*Exercise description*: Range to reproduce from the entries below: the line with "SPEAK WITH A STRATEGIST", the line with "See more details", and every line in between. Give them exactly and give nothing else.

=====

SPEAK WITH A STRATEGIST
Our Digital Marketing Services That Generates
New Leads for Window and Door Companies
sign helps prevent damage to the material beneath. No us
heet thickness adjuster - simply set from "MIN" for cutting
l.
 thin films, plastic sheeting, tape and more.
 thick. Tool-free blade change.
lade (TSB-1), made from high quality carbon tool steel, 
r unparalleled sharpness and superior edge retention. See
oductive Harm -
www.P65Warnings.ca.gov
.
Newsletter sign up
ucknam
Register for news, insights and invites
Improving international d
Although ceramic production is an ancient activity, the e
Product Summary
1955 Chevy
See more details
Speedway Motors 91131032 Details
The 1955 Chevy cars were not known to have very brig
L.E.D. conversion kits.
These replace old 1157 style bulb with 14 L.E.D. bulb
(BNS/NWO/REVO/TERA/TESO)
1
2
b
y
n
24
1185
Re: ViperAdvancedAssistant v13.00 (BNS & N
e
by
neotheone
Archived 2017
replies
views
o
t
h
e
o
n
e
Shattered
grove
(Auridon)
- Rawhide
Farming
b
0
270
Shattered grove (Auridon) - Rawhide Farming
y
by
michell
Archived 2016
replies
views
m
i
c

=====

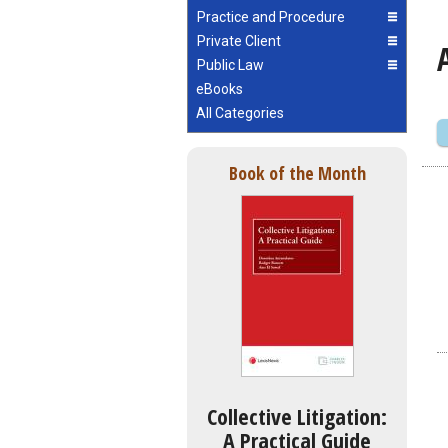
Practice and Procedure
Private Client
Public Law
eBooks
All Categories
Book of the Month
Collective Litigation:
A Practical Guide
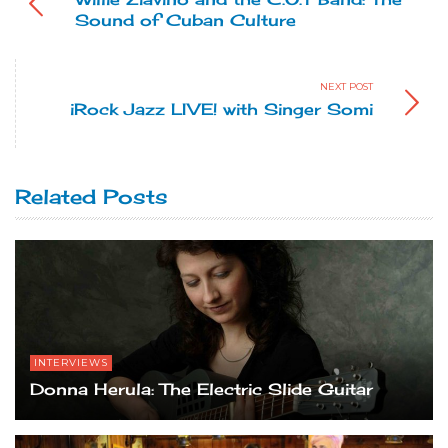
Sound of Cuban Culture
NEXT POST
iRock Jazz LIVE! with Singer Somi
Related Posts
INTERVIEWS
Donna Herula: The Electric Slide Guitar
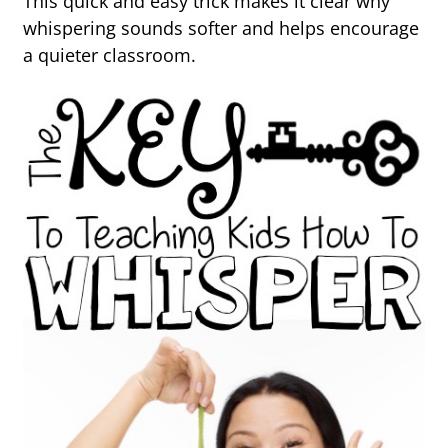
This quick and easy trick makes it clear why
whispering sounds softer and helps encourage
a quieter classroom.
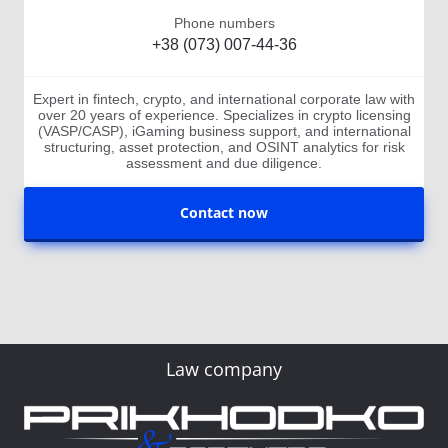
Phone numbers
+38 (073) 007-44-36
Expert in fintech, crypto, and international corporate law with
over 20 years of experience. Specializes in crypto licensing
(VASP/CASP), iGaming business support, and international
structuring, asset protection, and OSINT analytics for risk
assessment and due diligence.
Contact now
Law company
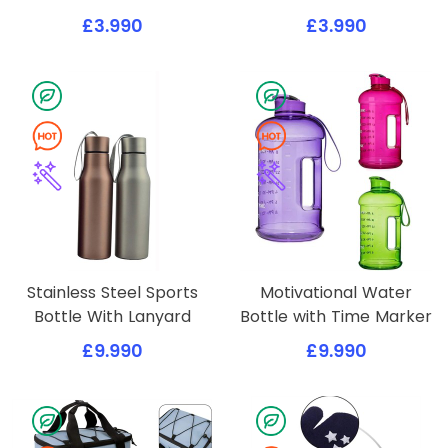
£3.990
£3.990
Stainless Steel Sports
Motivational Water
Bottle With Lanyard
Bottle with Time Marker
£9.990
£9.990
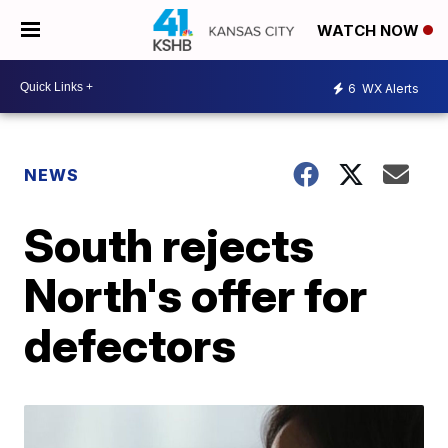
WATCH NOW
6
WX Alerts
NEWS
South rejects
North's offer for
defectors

=====

*Response area*:
SPEAK WITH A STRATEGIST
Our Digital Marketing Services That Generates
New Leads for Window and Door Companies
sign helps prevent damage to the material beneath. No us
heet thickness adjuster - simply set from "MIN" for cutting
l.
 thin films, plastic sheeting, tape and more.
 thick. Tool-free blade change.
lade (TSB-1), made from high quality carbon tool steel, 
r unparalleled sharpness and superior edge retention. See
oductive Harm -
www.P65Warnings.ca.gov
.
Newsletter sign up
ucknam
Register for news, insights and invites
Improving international d
Although ceramic production is an ancient activity, the e
Product Summary
1955 Chevy
See more details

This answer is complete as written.